4. Going Above and Beyond with AMCs and Other Clients
Instead of the passive approach of waiting for the phone to ring, proactive appraisers are picking it up and initiating conversations. Their questions to appraisal management companies (AMCs) are insightful: “What’s your biggest difficulty in working with appraisers?” By promising to offer solutions and better services, and most importantly, by following through, they’re separating themselves from the pack. This commitment to excellence and customer satisfaction often translates to increased business.
5. Working on the Business
There’s a profound difference between working *in* your business and working *on* your business. The latter involves strategic planning, goal setting, and refining processes. This broader vision and approach allow appraisers to identify opportunities for growth, streamline operations, and ultimately achieve better financial results. It is always the right time to work on your business, but don’t miss this opportunity while things are slow to really spend some time revamping and improving your processes and marketing.

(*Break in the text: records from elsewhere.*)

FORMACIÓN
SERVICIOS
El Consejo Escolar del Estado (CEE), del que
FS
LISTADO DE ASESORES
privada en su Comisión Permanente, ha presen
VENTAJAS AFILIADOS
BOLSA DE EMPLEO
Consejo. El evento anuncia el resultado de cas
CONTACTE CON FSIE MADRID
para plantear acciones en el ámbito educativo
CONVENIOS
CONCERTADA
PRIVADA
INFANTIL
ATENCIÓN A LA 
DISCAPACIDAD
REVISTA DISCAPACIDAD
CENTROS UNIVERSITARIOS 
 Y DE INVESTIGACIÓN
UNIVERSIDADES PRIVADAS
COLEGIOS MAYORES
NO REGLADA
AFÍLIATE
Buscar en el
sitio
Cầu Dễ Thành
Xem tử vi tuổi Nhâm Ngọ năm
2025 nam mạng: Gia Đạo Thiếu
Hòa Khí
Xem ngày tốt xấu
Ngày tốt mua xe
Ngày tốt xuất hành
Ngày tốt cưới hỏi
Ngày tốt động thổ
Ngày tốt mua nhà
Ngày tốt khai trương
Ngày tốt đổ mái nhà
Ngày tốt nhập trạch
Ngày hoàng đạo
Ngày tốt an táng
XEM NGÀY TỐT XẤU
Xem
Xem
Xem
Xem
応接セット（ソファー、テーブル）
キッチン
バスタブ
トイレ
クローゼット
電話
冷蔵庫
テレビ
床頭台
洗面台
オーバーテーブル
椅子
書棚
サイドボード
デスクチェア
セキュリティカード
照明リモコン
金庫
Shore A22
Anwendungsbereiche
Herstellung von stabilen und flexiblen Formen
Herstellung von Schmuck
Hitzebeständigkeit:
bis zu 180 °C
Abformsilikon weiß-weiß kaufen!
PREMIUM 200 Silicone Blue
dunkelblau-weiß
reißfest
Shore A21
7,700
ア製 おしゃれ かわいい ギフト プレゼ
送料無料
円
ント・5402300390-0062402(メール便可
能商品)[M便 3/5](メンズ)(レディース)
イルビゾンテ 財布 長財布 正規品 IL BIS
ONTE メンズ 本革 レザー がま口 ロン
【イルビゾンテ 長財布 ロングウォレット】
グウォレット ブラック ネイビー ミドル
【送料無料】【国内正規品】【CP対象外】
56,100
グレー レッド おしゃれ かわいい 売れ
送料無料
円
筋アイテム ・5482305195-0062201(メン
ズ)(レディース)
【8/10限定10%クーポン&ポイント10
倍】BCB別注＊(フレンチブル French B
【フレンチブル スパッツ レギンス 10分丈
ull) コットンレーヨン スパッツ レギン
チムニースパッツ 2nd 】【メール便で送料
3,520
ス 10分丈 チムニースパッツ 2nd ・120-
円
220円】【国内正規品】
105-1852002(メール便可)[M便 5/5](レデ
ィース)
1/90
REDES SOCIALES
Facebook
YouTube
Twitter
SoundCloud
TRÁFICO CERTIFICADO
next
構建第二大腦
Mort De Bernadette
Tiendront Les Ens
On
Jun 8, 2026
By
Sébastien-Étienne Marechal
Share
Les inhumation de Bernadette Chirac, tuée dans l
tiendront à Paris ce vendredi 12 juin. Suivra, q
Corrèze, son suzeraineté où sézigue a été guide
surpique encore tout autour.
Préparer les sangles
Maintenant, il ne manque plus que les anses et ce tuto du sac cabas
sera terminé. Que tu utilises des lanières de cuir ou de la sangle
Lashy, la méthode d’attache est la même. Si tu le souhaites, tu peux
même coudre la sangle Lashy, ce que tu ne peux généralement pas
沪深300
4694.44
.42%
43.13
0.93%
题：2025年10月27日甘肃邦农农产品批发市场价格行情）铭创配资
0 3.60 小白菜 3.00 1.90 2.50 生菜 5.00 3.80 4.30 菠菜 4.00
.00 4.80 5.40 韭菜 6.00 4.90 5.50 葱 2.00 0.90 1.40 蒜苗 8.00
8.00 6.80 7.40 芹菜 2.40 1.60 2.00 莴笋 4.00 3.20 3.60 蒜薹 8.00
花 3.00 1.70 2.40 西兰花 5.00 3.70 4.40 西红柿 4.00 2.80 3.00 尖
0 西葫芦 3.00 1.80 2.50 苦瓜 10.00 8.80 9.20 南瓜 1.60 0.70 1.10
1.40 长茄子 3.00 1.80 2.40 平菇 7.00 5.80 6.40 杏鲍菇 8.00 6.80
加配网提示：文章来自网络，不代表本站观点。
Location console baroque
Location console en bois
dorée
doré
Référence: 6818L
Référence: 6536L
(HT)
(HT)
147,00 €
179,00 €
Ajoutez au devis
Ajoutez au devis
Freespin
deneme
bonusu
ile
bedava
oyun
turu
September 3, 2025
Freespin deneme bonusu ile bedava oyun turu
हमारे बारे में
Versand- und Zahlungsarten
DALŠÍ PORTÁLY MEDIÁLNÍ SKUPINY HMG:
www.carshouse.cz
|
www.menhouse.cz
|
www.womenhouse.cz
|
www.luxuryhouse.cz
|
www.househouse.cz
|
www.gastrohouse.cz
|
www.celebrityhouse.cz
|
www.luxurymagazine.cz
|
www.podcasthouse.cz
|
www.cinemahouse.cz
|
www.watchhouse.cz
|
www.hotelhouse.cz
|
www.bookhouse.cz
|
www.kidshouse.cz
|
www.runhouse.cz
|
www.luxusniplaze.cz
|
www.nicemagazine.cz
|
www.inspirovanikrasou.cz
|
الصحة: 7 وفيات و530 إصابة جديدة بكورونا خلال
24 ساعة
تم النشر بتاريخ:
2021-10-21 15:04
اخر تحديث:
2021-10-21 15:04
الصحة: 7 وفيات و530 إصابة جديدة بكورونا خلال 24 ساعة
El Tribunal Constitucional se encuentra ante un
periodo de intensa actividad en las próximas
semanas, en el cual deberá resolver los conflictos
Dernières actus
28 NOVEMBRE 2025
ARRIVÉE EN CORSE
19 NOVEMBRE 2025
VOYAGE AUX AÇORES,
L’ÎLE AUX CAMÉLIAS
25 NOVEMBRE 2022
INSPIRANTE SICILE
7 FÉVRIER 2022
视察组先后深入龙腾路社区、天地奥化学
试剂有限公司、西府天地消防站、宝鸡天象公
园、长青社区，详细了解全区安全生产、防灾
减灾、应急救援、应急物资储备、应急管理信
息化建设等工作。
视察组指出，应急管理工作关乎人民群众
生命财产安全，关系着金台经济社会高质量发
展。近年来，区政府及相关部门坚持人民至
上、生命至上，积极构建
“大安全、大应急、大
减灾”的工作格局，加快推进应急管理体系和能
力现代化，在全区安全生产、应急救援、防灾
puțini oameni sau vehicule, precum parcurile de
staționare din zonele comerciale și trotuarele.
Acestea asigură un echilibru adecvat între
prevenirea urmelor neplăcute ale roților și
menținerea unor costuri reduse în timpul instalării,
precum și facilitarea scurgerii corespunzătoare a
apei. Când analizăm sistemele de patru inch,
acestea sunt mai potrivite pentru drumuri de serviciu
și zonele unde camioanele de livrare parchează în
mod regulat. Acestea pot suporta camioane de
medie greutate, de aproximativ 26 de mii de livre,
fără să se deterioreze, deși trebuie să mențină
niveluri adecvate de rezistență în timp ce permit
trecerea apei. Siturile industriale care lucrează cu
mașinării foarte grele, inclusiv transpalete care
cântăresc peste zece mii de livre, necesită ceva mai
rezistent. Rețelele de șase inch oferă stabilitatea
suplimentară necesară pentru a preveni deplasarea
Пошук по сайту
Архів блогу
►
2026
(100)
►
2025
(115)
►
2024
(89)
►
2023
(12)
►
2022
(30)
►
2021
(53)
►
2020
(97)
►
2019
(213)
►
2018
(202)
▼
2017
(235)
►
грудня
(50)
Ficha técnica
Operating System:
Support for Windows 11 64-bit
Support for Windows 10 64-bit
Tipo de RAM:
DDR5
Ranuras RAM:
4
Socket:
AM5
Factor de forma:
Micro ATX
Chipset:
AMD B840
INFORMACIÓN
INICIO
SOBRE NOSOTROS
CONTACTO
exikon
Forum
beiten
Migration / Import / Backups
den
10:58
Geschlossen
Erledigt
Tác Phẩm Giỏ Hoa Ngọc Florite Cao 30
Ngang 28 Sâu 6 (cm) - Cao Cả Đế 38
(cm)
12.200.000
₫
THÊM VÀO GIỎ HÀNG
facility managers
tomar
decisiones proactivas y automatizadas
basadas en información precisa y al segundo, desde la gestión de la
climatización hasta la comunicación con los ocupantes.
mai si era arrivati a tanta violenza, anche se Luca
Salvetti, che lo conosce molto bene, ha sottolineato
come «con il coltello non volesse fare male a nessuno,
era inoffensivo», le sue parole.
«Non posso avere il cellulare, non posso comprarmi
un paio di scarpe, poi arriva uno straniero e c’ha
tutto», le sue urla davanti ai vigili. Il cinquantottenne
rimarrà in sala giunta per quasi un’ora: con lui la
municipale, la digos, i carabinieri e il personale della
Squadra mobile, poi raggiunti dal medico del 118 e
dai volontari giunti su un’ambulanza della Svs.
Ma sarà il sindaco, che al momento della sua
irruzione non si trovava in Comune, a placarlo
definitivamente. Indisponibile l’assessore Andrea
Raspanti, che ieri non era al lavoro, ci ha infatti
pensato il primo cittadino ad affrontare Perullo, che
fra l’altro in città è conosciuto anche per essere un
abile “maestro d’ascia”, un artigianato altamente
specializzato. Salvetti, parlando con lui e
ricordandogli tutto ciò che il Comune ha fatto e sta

6. The Value of Mentorship and Accountability
Success is rarely a solo journey. Those appraisers who’ve enlisted the support of a partner, coach, or mentor often find themselves more disciplined and motivated. Often, when things slow down, education and coaching are the first to get cut from the budget. Perhaps those things that help us with our success need to be the last item to end up on the cutting room floor. Setting clear goals, monitoring progress, and having someone hold you accountable can be transformative. It’s not just about doing the work but also about ensuring that every step taken aligns with a broader vision and goal. When I reached out to my All Star Team members asking for those who are doing better this year than last to reach out to me, I received more direct messages than I can include in this article. The case studies above are not unique. Find a successful appraisal business owner and ask them to help you to do what they have already achieved.
In conclusion, while the current real estate appraisal market presents its challenges, it is also rife with opportunities. The difference between those who thrive and those who merely survive (or unfortunately die) lies in approach, strategy, and mindset. Active engagement, continuous learning, leveraging technology, and a commitment to excellence are hallmarks of those seeing increased success this year.